Tonmo frowned. ‘You know that. You were listening.’
‘I know, but tell me anyway. Let’s talk about something not just sit here… waiting.’
A sigh. ‘Estimated impact time is four hours. Best guess anyway.’
‘Four hours of this. Granite all the way. One hundred metres of rock for each hour of darkness. Descending at an angle of fifteen degrees.’
‘Yes. Yes.’
‘Don’t clam up on me. Talk to me.’ Dirket’s face contorted into a pleading, begging form. Tonmo realised with a jolt that the younger man was frightened, realised that it was his role to keep the younger man together and focused.
‘Okay, okay.’ He tapped one of the blinking lights, an empty gesture to buy him some time. Time to think. ‘What do you want to talk about though?’
‘Why did you volunteer?’ Tonmo grimaced, he disliked intently talking about himself and today, under the circumstances, it seemed less worth the effort than usual. But Dirket was there. And four hours had to pass somehow.
‘I volunteered because I was curious. I want to see what is causing all of this. How about you?’
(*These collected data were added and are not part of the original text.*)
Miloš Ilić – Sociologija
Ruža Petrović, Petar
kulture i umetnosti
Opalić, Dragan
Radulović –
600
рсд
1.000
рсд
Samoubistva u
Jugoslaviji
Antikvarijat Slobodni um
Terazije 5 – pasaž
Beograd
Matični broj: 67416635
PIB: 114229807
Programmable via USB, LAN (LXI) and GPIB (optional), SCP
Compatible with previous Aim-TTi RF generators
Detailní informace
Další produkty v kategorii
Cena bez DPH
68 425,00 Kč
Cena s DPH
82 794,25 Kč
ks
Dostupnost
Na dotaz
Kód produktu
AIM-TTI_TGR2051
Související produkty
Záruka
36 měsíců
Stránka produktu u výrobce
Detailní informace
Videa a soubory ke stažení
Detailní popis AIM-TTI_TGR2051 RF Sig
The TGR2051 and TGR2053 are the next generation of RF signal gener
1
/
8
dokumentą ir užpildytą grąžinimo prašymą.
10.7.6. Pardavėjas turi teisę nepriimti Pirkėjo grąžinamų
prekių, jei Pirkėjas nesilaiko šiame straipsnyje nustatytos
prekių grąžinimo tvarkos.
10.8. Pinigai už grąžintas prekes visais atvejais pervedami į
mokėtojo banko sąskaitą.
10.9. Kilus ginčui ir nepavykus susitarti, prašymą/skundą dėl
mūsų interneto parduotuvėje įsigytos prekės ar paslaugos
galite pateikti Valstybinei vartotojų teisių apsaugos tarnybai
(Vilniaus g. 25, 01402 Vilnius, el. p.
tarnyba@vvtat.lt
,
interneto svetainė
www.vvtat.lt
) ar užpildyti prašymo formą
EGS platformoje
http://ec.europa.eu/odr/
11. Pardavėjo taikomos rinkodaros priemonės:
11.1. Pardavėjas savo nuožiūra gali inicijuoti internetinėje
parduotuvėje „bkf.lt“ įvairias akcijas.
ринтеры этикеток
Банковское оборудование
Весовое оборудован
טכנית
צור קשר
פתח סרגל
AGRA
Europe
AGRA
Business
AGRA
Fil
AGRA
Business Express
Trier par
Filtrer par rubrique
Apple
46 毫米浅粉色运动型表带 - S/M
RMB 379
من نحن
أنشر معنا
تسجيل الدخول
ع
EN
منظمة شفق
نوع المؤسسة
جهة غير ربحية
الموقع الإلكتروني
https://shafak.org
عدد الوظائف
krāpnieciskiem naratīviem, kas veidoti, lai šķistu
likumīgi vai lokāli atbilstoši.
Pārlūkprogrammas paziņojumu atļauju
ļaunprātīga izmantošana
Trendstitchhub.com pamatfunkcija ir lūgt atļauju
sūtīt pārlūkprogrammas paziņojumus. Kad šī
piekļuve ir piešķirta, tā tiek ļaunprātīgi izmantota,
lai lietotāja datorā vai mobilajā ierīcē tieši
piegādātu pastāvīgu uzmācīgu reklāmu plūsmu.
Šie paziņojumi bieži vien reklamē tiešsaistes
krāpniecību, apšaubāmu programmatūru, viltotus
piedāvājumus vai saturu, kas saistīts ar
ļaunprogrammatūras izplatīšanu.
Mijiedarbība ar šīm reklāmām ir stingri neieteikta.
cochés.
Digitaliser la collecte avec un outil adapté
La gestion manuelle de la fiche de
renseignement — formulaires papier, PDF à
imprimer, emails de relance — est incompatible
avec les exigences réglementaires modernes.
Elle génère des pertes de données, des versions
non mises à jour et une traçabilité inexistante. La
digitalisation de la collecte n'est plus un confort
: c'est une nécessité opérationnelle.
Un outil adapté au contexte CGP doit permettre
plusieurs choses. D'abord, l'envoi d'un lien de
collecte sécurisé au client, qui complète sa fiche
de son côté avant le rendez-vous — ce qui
‘They offered my family a lot of money. A way to get off this planet and find a new life, a better life, somewhere on one of the moons. Opportunities like that don’t come up very often.’
Tonmo nodded, understanding these motivations. ‘I don’t have a family to worry about. Not anymore. My wife left me a decade ago, complained that I spent too much time on work and not enough on her and the kids. I don’t blame her. Not at all.’ Not anymore. Ten years of solitude had dulled the rage. They were all better off without him anyway, there was so little doubt about that.
‘I’m sorry.’
‘Don’t be.’
There was silence between them, broken only by the roar of the motor and the crushing noises around them. Tonmo began to feel the weight of rock above them, could feel it bearing down upon him, crushing the breath from his body despite the safety of the machine. He could feel himself beginning to pant. Not again, he thought, not now.
Dirket was facing away from his partner, peering intently at the rock in front of their windscreen, seeing nothing but memories.
‘I miss them already.’ He said, his voice breaking with emotion and loss. ‘They left this morning, I waved them off at the spaceport with a smile on my face and then I went back to my empty house and broke the furniture apart.’ He chuckled mirthlessly. ‘If there is a way out of this then I have nothing but a mess to go back to.’
Tonmo forced himself to focus on the words, the sounds, the reality around him. Don’t think about it. Don’t think about the thousands of tonnes of rock, the taste of earth and grit in your mouth, the way the dirt covers your eyelids and gets into your mouth.
‘What do you think we’ll find?’ Dirket asked, turning to Tonmo. His eyes widened in shock at the obvious paleness of his elder colleague but he controlled himself and said nothing about it.
‘I don’t know.’ Tonmo said, his tongue thick in his dry mouth.
‘You must have some idea?’
He shook his head.
‘I think we’ll find a whole lot of nothing myself.’
This was a surprise. ‘Really?’
‘Yeah. I think they’re just clutching at straws, hoping to find a way of explaining something that has no explanation.’
‘It’s a theory.’
‘It’s more than that. There’s nothing scientific about what we’re doing after all. If they were really expecting something out of it then they would have given us a way out. A way back.’
‘There’s the cameras…’
‘Bah. They don’t even know if they’ll work all the way down here. The cameras, the whole expedition, it’s just a blind.’
‘Didn’t expect me to think like that did you.’ Dirket said bitterly.
‘Well, no. I thought I was the cynical one.’ Tonmo smiled to himself, just the ghost of a smile but one that was genuine and possessed just the smallest amount of warmth. A strange and rare sign of pleasure.